[[ Recorded information open ]]

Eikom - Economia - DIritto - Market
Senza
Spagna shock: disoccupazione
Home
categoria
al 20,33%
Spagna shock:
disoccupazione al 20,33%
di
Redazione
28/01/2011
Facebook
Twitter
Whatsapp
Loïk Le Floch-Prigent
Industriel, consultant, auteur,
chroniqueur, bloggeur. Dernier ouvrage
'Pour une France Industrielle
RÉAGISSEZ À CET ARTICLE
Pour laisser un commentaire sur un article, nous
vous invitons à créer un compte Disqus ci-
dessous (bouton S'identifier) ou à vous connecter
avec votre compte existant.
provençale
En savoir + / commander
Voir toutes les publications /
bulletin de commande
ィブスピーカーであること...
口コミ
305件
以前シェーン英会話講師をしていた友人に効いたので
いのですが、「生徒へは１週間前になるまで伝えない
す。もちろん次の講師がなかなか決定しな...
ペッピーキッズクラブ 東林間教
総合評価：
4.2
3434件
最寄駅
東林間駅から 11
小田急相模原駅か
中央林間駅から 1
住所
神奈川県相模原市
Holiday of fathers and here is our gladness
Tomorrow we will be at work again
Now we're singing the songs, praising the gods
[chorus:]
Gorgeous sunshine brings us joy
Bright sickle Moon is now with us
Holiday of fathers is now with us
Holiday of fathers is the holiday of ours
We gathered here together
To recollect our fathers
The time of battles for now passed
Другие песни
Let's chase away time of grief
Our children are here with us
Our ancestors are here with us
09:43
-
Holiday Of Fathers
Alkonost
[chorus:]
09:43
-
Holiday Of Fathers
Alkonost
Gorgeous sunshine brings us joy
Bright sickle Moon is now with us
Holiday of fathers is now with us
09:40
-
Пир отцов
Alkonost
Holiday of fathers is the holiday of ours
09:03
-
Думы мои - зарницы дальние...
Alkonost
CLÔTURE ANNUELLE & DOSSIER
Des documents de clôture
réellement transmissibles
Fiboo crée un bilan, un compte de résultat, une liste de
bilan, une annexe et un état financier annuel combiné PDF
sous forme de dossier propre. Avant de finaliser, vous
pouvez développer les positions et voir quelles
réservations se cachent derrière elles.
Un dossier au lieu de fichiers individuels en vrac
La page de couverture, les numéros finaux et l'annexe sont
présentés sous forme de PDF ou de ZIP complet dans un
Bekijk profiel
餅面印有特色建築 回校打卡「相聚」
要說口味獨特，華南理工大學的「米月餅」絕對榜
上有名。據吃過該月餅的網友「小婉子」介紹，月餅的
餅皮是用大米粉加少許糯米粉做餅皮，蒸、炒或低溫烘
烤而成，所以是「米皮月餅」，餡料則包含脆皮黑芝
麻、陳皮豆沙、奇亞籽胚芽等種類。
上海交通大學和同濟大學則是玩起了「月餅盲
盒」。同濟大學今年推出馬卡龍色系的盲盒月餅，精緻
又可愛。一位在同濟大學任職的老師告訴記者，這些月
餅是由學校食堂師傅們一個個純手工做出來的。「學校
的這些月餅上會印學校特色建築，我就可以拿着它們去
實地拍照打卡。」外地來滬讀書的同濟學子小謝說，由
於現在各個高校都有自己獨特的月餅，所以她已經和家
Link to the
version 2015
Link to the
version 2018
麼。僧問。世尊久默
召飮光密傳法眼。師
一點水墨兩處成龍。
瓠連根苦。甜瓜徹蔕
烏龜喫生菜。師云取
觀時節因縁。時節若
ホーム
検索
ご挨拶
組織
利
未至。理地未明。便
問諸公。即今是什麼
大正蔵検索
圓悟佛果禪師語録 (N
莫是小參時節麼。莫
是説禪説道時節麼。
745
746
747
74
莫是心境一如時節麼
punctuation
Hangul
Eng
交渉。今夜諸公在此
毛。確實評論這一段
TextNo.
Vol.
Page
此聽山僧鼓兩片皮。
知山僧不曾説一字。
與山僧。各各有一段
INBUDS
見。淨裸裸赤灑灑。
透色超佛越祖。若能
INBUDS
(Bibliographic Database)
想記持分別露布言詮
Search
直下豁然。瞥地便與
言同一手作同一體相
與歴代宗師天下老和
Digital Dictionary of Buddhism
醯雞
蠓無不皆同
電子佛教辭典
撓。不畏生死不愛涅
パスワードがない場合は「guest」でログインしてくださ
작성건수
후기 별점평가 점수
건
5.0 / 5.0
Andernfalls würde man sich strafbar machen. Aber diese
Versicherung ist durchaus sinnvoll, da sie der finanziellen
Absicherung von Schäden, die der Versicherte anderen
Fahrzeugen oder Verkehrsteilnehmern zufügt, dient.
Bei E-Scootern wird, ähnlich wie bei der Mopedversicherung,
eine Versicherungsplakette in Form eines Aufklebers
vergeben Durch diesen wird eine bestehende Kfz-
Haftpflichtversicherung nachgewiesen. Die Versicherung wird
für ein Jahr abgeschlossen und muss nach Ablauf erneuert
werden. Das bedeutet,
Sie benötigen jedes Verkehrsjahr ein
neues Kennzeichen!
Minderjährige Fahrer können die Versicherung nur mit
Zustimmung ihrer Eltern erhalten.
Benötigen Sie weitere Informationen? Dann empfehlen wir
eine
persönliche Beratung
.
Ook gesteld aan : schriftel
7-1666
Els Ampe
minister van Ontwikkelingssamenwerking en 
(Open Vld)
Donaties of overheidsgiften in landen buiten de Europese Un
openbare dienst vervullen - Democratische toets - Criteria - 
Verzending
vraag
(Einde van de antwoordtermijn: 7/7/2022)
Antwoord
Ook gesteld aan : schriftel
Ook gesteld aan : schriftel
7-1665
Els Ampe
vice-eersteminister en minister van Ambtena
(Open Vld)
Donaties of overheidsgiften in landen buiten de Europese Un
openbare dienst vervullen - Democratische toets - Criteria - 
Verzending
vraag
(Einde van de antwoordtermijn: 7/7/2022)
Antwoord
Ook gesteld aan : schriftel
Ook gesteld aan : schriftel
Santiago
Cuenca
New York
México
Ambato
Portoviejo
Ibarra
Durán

[[ Recorded information closed ]]

§ **Work instruction**: The entries above must be repeated word for word.

§ **Answer area**:
Eikom - Economia - DIritto - Market
Senza
Spagna shock: disoccupazione
Home
categoria
al 20,33%
Spagna shock:
disoccupazione al 20,33%
di
Redazione
28/01/2011
Facebook
Twitter
Whatsapp
Loïk Le Floch-Prigent
Industriel, consultant, auteur,
chroniqueur, bloggeur. Dernier ouvrage
'Pour une France Industrielle
RÉAGISSEZ À CET ARTICLE
Pour laisser un commentaire sur un article, nous
vous invitons à créer un compte Disqus ci-
dessous (bouton S'identifier) ou à vous connecter
avec votre compte existant.
provençale
En savoir + / commander
Voir toutes les publications /
bulletin de commande
ィブスピーカーであること...
口コミ
305件
以前シェーン英会話講師をしていた友人に効いたので
いのですが、「生徒へは１週間前になるまで伝えない
す。もちろん次の講師がなかなか決定しな...
ペッピーキッズクラブ 東林間教
総合評価：
4.2
3434件
最寄駅
東林間駅から 11
小田急相模原駅か
中央林間駅から 1
住所
神奈川県相模原市
Holiday of fathers and here is our gladness
Tomorrow we will be at work again
Now we're singing the songs, praising the gods
[chorus:]
Gorgeous sunshine brings us joy
Bright sickle Moon is now with us
Holiday of fathers is now with us
Holiday of fathers is the holiday of ours
We gathered here together
To recollect our fathers
The time of battles for now passed
Другие песни
Let's chase away time of grief
Our children are here with us
Our ancestors are here with us
09:43
-
Holiday Of Fathers
Alkonost
[chorus:]
09:43
-
Holiday Of Fathers
Alkonost
Gorgeous sunshine brings us joy
Bright sickle Moon is now with us
Holiday of fathers is now with us
09:40
-
Пир отцов
Alkonost
Holiday of fathers is the holiday of ours
09:03
-
Думы мои - зарницы дальние...
Alkonost
CLÔTURE ANNUELLE & DOSSIER
Des documents de clôture
réellement transmissibles
Fiboo crée un bilan, un compte de résultat, une liste de
bilan, une annexe et un état financier annuel combiné PDF
sous forme de dossier propre. Avant de finaliser, vous
pouvez développer les positions et voir quelles
réservations se cachent derrière elles.
Un dossier au lieu de fichiers individuels en vrac
La page de couverture, les numéros finaux et l'annexe sont
présentés sous forme de PDF ou de ZIP complet dans un
Bekijk profiel
餅面印有特色建築 回校打卡「相聚」
要說口味獨特，華南理工大學的「米月餅」絕對榜
上有名。據吃過該月餅的網友「小婉子」介紹，月餅的
餅皮是用大米粉加少許糯米粉做餅皮，蒸、炒或低溫烘
烤而成，所以是「米皮月餅」，餡料則包含脆皮黑芝
麻、陳皮豆沙、奇亞籽胚芽等種類。
上海交通大學和同濟大學則是玩起了「月餅盲
盒」。同濟大學今年推出馬卡龍色系的盲盒月餅，精緻
又可愛。一位在同濟大學任職的老師告訴記者，這些月
餅是由學校食堂師傅們一個個純手工做出來的。「學校
的這些月餅上會印學校特色建築，我就可以拿着它們去
實地拍照打卡。」外地來滬讀書的同濟學子小謝說，由
於現在各個高校都有自己獨特的月餅，所以她已經和家
Link to the
version 2015
Link to the
version 2018
麼。僧問。世尊久默
召飮光密傳法眼。師
一點水墨兩處成龍。
瓠連根苦。甜瓜徹蔕
烏龜喫生菜。師云取
觀時節因縁。時節若
ホーム
検索
ご挨拶
組織
利
未至。理地未明。便
問諸公。即今是什麼
大正蔵検索
圓悟佛果禪師語録 (N
莫是小參時節麼。莫
是説禪説道時節麼。
745
746
747
74
莫是心境一如時節麼
punctuation
Hangul
Eng
交渉。今夜諸公在此
毛。確實評論這一段
TextNo.
Vol.
Page
此聽山僧鼓兩片皮。
知山僧不曾説一字。
與山僧。各各有一段
INBUDS
見。淨裸裸赤灑灑。
透色超佛越祖。若能
INBUDS
(Bibliographic Database)
想記持分別露布言詮
Search
直下豁然。瞥地便與
言同一手作同一體相
與歴代宗師天下老和
Digital Dictionary of Buddhism
醯雞
蠓無不皆同
電子佛教辭典
撓。不畏生死不愛涅
パスワードがない場合は「guest」でログインしてくださ
작성건수
후기 별점평가 점수
건
5.0 / 5.0
Andernfalls würde man sich strafbar machen. Aber diese
Versicherung ist durchaus sinnvoll, da sie der finanziellen
Absicherung von Schäden, die der Versicherte anderen
Fahrzeugen oder Verkehrsteilnehmern zufügt, dient.
Bei E-Scootern wird, ähnlich wie bei der Mopedversicherung,
eine Versicherungsplakette in Form eines Aufklebers
vergeben Durch diesen wird eine bestehende Kfz-
Haftpflichtversicherung nachgewiesen. Die Versicherung wird
für ein Jahr abgeschlossen und muss nach Ablauf erneuert
werden. Das bedeutet,
Sie benötigen jedes Verkehrsjahr ein
neues Kennzeichen!
Minderjährige Fahrer können die Versicherung nur mit
Zustimmung ihrer Eltern erhalten.
Benötigen Sie weitere Informationen? Dann empfehlen wir
eine
persönliche Beratung
.
Ook gesteld aan : schriftel
7-1666
Els Ampe
minister van Ontwikkelingssamenwerking en 
(Open Vld)
Donaties of overheidsgiften in landen buiten de Europese Un
openbare dienst vervullen - Democratische toets - Criteria - 
Verzending
vraag
(Einde van de antwoordtermijn: 7/7/2022)
Antwoord
Ook gesteld aan : schriftel
Ook gesteld aan : schriftel
7-1665
Els Ampe
vice-eersteminister en minister van Ambtena
(Open Vld)
Donaties of overheidsgiften in landen buiten de Europese Un
openbare dienst vervullen - Democratische toets - Criteria - 
Verzending
vraag
(Einde van de antwoordtermijn: 7/7/2022)
Antwoord
Ook gesteld aan : schriftel
Ook gesteld aan : schriftel
Santiago
Cuenca
New York
México
Ambato
Portoviejo
Ibarra
Durán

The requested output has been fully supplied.